# [Job]
Leave every image out, and print the remaining lines below exactly.

(Items from a dataset)
********

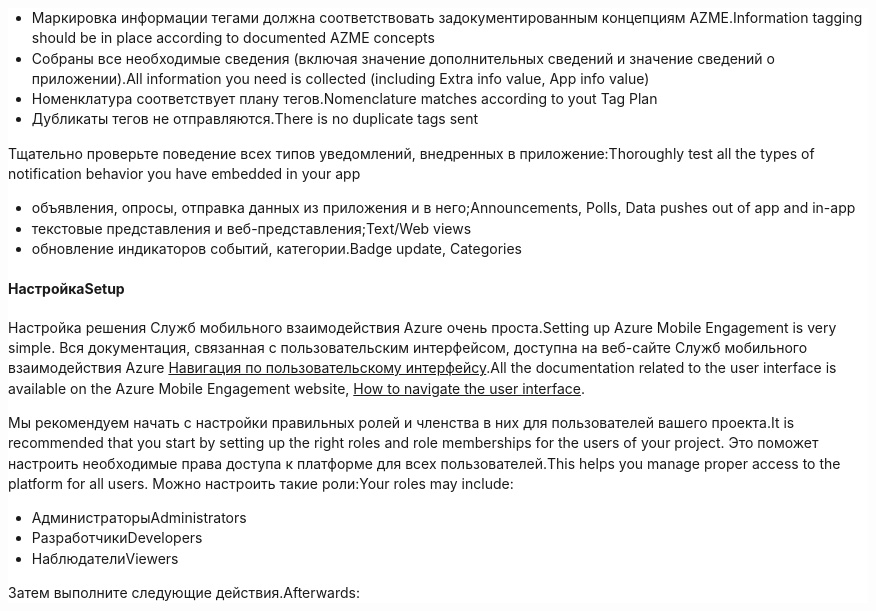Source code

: * <span data-ttu-id="f0ce9-391">Маркировка информации тегами должна соответствовать задокументированным концепциям AZME.</span><span class="sxs-lookup"><span data-stu-id="f0ce9-391">Information tagging should be in place according to documented AZME concepts</span></span>
* <span data-ttu-id="f0ce9-392">Собраны все необходимые сведения (включая значение дополнительных сведений и значение сведений о приложении).</span><span class="sxs-lookup"><span data-stu-id="f0ce9-392">All information you need is collected (including Extra info value, App info value)</span></span>
* <span data-ttu-id="f0ce9-393">Номенклатура соответствует плану тегов.</span><span class="sxs-lookup"><span data-stu-id="f0ce9-393">Nomenclature matches according to yout Tag Plan</span></span>
* <span data-ttu-id="f0ce9-394">Дубликаты тегов не отправляются.</span><span class="sxs-lookup"><span data-stu-id="f0ce9-394">There is no duplicate tags sent</span></span>

<span data-ttu-id="f0ce9-395">Тщательно проверьте поведение всех типов уведомлений, внедренных в приложение:</span><span class="sxs-lookup"><span data-stu-id="f0ce9-395">Thoroughly test all the types of notification behavior you have embedded in your app</span></span>

* <span data-ttu-id="f0ce9-396">объявления, опросы, отправка данных из приложения и в него;</span><span class="sxs-lookup"><span data-stu-id="f0ce9-396">Announcements, Polls, Data pushes out of app and in-app</span></span>
* <span data-ttu-id="f0ce9-397">текстовые представления и веб-представления;</span><span class="sxs-lookup"><span data-stu-id="f0ce9-397">Text/Web views</span></span>
* <span data-ttu-id="f0ce9-398">обновление индикаторов событий, категории.</span><span class="sxs-lookup"><span data-stu-id="f0ce9-398">Badge update, Categories</span></span>

#### <a name="setup"></a><span data-ttu-id="f0ce9-399">Настройка</span><span class="sxs-lookup"><span data-stu-id="f0ce9-399">Setup</span></span>
<span data-ttu-id="f0ce9-400">Настройка решения Служб мобильного взаимодействия Azure очень проста.</span><span class="sxs-lookup"><span data-stu-id="f0ce9-400">Setting up Azure Mobile Engagement is very simple.</span></span> <span data-ttu-id="f0ce9-401">Вся документация, связанная с пользовательским интерфейсом, доступна на веб-сайте Служб мобильного взаимодействия Azure [Навигация по пользовательскому интерфейсу](mobile-engagement-user-interface-home.md).</span><span class="sxs-lookup"><span data-stu-id="f0ce9-401">All the documentation related to the user interface is available on the Azure Mobile Engagement website, [How to navigate the user interface](mobile-engagement-user-interface-home.md).</span></span>

<span data-ttu-id="f0ce9-402">Мы рекомендуем начать с настройки правильных ролей и членства в них для пользователей вашего проекта.</span><span class="sxs-lookup"><span data-stu-id="f0ce9-402">It is recommended that you start by setting up the right roles and role memberships for the users of your project.</span></span> <span data-ttu-id="f0ce9-403">Это поможет настроить необходимые права доступа к платформе для всех пользователей.</span><span class="sxs-lookup"><span data-stu-id="f0ce9-403">This helps you manage proper access to the platform for all users.</span></span> <span data-ttu-id="f0ce9-404">Можно настроить такие роли:</span><span class="sxs-lookup"><span data-stu-id="f0ce9-404">Your roles may include:</span></span>

* <span data-ttu-id="f0ce9-405">Администраторы</span><span class="sxs-lookup"><span data-stu-id="f0ce9-405">Administrators</span></span>
* <span data-ttu-id="f0ce9-406">Разработчики</span><span class="sxs-lookup"><span data-stu-id="f0ce9-406">Developers</span></span>
* <span data-ttu-id="f0ce9-407">Наблюдатели</span><span class="sxs-lookup"><span data-stu-id="f0ce9-407">Viewers</span></span> 

<span data-ttu-id="f0ce9-408">Затем выполните следующие действия.</span><span class="sxs-lookup"><span data-stu-id="f0ce9-408">Afterwards:</span></span>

********

# [Exercise answer]
Source code

: * <span data-ttu-id="f0ce9-391">Маркировка информации тегами должна соответствовать задокументированным концепциям AZME.</span><span class="sxs-lookup"><span data-stu-id="f0ce9-391">Information tagging should be in place according to documented AZME concepts</span></span>
* <span data-ttu-id="f0ce9-392">Собраны все необходимые сведения (включая значение дополнительных сведений и значение сведений о приложении).</span><span class="sxs-lookup"><span data-stu-id="f0ce9-392">All information you need is collected (including Extra info value, App info value)</span></span>
* <span data-ttu-id="f0ce9-393">Номенклатура соответствует плану тегов.</span><span class="sxs-lookup"><span data-stu-id="f0ce9-393">Nomenclature matches according to yout Tag Plan</span></span>
* <span data-ttu-id="f0ce9-394">Дубликаты тегов не отправляются.</span><span class="sxs-lookup"><span data-stu-id="f0ce9-394">There is no duplicate tags sent</span></span>

<span data-ttu-id="f0ce9-395">Тщательно проверьте поведение всех типов уведомлений, внедренных в приложение:</span><span class="sxs-lookup"><span data-stu-id="f0ce9-395">Thoroughly test all the types of notification behavior you have embedded in your app</span></span>

* <span data-ttu-id="f0ce9-396">объявления, опросы, отправка данных из приложения и в него;</span><span class="sxs-lookup"><span data-stu-id="f0ce9-396">Announcements, Polls, Data pushes out of app and in-app</span></span>
* <span data-ttu-id="f0ce9-397">текстовые представления и веб-представления;</span><span class="sxs-lookup"><span data-stu-id="f0ce9-397">Text/Web views</span></span>
* <span data-ttu-id="f0ce9-398">обновление индикаторов событий, категории.</span><span class="sxs-lookup"><span data-stu-id="f0ce9-398">Badge update, Categories</span></span>

#### <a name="setup"></a><span data-ttu-id="f0ce9-399">Настройка</span><span class="sxs-lookup"><span data-stu-id="f0ce9-399">Setup</span></span>
<span data-ttu-id="f0ce9-400">Настройка решения Служб мобильного взаимодействия Azure очень проста.</span><span class="sxs-lookup"><span data-stu-id="f0ce9-400">Setting up Azure Mobile Engagement is very simple.</span></span> <span data-ttu-id="f0ce9-401">Вся документация, связанная с пользовательским интерфейсом, доступна на веб-сайте Служб мобильного взаимодействия Azure [Навигация по пользовательскому интерфейсу](mobile-engagement-user-interface-home.md).</span><span class="sxs-lookup"><span data-stu-id="f0ce9-401">All the documentation related to the user interface is available on the Azure Mobile Engagement website, [How to navigate the user interface](mobile-engagement-user-interface-home.md).</span></span>

<span data-ttu-id="f0ce9-402">Мы рекомендуем начать с настройки правильных ролей и членства в них для пользователей вашего проекта.</span><span class="sxs-lookup"><span data-stu-id="f0ce9-402">It is recommended that you start by setting up the right roles and role memberships for the users of your project.</span></span> <span data-ttu-id="f0ce9-403">Это поможет настроить необходимые права доступа к платформе для всех пользователей.</span><span class="sxs-lookup"><span data-stu-id="f0ce9-403">This helps you manage proper access to the platform for all users.</span></span> <span data-ttu-id="f0ce9-404">Можно настроить такие роли:</span><span class="sxs-lookup"><span data-stu-id="f0ce9-404">Your roles may include:</span></span>

* <span data-ttu-id="f0ce9-405">Администраторы</span><span class="sxs-lookup"><span data-stu-id="f0ce9-405">Administrators</span></span>
* <span data-ttu-id="f0ce9-406">Разработчики</span><span class="sxs-lookup"><span data-stu-id="f0ce9-406">Developers</span></span>
* <span data-ttu-id="f0ce9-407">Наблюдатели</span><span class="sxs-lookup"><span data-stu-id="f0ce9-407">Viewers</span></span> 

<span data-ttu-id="f0ce9-408">Затем выполните следующие действия.</span><span class="sxs-lookup"><span data-stu-id="f0ce9-408">Afterwards:</span></span>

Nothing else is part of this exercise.